Ropeginterferon alfa-2b: Real-world outcomes in patients with Ph− MPN

Real-world data from a retrospective cohort study investigating the outcomes and safety of ropeginterferon alfa-2b (ropegIFN) in 64 patients with Philadelphia chromosome-negative (Ph−) myeloproliferative neoplasms (MPN) were recently published by Chang et al. in Clinical Lymphoma, Myeloma and Leukemia. The cohort included patients with polycythemia vera (PV; n = 15), essential thrombocythemia (ET; n = 16), prefibrotic myelofibrosis (preMF; n = 5), and overt myelofibrosis (MF; n = 28).

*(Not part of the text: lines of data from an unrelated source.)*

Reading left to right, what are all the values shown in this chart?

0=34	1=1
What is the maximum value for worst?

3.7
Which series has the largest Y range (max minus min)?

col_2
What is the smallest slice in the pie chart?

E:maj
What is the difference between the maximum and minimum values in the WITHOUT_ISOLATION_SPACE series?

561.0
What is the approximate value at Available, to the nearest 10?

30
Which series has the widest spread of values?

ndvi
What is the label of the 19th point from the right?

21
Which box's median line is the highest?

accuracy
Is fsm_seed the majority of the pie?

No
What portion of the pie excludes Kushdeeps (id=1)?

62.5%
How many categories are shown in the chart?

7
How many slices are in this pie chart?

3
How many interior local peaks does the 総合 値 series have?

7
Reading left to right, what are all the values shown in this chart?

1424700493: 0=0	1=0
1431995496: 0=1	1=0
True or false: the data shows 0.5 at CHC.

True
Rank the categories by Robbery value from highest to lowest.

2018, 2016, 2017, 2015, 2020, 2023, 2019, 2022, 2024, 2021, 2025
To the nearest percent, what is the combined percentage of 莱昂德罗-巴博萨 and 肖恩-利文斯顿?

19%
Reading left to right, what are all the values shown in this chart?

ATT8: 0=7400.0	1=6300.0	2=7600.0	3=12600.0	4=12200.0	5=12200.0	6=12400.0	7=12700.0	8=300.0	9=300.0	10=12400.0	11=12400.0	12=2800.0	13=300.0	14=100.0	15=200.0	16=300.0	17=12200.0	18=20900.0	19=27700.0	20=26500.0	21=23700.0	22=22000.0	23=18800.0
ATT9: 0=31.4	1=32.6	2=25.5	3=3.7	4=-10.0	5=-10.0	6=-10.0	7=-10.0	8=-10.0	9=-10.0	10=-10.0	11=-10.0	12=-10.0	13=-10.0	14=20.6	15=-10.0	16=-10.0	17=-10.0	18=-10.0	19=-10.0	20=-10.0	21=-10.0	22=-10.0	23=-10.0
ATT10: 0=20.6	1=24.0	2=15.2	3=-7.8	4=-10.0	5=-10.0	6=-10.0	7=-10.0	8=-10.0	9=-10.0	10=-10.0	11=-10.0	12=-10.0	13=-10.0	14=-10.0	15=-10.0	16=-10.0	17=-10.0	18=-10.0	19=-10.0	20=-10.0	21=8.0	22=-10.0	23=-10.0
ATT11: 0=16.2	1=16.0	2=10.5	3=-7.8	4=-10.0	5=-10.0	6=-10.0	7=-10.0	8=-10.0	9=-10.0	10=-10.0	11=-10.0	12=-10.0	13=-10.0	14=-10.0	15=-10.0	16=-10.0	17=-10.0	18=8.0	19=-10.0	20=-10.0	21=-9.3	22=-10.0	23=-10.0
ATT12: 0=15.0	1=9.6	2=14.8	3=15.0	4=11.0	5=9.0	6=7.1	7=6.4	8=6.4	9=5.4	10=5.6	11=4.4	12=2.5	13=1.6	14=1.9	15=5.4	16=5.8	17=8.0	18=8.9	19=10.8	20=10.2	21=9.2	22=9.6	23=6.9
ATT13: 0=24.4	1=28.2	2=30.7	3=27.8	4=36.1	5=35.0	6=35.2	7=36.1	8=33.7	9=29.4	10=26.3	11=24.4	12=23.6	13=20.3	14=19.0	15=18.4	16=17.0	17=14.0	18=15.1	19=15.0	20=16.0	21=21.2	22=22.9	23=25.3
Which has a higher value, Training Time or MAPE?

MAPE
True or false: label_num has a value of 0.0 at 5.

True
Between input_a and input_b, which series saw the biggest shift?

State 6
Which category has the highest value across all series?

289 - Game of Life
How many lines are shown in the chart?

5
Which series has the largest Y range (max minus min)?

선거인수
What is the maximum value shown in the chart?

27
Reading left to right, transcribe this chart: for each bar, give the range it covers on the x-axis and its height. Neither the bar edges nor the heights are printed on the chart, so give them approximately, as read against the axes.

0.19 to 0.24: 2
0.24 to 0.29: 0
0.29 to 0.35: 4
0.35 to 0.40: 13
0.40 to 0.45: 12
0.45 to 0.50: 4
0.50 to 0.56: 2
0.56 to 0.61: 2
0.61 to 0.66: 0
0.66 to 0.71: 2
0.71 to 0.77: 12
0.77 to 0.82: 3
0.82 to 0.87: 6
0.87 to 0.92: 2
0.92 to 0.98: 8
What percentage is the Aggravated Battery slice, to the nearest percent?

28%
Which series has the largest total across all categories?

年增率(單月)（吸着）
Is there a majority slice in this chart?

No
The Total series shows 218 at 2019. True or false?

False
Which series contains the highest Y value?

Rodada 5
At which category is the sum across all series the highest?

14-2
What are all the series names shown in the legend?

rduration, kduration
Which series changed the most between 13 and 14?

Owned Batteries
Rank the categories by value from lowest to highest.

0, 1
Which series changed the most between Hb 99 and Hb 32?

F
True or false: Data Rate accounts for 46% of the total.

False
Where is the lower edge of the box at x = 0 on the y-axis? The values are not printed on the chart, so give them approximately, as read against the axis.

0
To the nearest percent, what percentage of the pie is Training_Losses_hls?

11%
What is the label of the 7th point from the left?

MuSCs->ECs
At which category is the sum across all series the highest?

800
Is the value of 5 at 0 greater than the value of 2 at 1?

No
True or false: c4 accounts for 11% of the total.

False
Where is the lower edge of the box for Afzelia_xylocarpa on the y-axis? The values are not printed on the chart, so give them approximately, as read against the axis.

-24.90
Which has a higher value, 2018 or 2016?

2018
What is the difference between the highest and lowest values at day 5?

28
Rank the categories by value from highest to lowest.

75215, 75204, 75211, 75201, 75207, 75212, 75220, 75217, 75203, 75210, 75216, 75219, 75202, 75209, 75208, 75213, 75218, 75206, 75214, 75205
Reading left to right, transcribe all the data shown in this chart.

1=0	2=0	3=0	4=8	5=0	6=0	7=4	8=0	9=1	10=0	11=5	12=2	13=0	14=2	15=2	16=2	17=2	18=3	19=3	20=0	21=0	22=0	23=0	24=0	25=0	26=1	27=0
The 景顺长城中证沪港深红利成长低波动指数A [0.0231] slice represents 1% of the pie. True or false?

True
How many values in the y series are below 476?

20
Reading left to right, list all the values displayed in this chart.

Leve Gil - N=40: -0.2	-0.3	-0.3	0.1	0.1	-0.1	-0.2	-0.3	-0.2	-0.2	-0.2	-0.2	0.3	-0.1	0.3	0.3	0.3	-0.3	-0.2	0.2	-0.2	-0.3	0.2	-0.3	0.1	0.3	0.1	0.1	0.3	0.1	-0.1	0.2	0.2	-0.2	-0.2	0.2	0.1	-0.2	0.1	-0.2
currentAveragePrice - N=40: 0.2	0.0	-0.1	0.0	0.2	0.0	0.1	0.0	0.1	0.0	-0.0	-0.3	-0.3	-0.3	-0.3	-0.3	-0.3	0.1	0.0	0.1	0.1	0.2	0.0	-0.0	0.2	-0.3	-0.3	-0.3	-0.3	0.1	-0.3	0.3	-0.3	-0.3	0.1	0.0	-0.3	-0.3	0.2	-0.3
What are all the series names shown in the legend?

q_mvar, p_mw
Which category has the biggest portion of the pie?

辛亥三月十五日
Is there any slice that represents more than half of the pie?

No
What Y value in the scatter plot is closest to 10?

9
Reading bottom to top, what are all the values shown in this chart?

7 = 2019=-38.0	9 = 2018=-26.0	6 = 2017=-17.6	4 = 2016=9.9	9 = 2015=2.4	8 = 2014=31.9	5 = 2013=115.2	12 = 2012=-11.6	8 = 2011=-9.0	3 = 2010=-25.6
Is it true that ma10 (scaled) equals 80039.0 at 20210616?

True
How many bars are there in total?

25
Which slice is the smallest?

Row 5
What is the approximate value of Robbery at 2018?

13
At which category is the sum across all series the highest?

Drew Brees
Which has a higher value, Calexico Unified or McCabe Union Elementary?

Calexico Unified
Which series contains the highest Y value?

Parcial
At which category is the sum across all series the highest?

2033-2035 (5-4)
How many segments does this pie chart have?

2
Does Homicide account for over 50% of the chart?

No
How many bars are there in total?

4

Key data: After a median follow-up of 5.3 years, 36-month hematological response (HR) rates were 87% in PV, 75% in ET, 80% in preMF, and 47% in MF (p = 0.026). Best molecular response (MR) rates were 80% in PV, 60% in ET, 75% in preMF, and 42% in overt MF (p = 0.11). Median JAK2 variant allele frequency (VAF) declined significantly from 67.9% at baseline to 18.7% during follow-up (p < 0.001). Patients with MF harboring high-molecular-risk (HMR) mutations showed no HR (24 months; 0% vs 72%, p = 0.002) nor MR (24 months; 0% vs 18%, p = 0.4), alongside significantly worse median overall survival (OS; 5.3 months vs not reached; p < 0.001) and a significantly higher cumulative incidence of adverse events (AEs; 48% vs 7%, p < 0.001).

Key learning: RopegIFN demonstrated hematological and molecular efficacy across Ph− MPN subtypes, with a manageable safety profile; however, its effectiveness appears limited in patients with MF, particularly those with HMR mutations.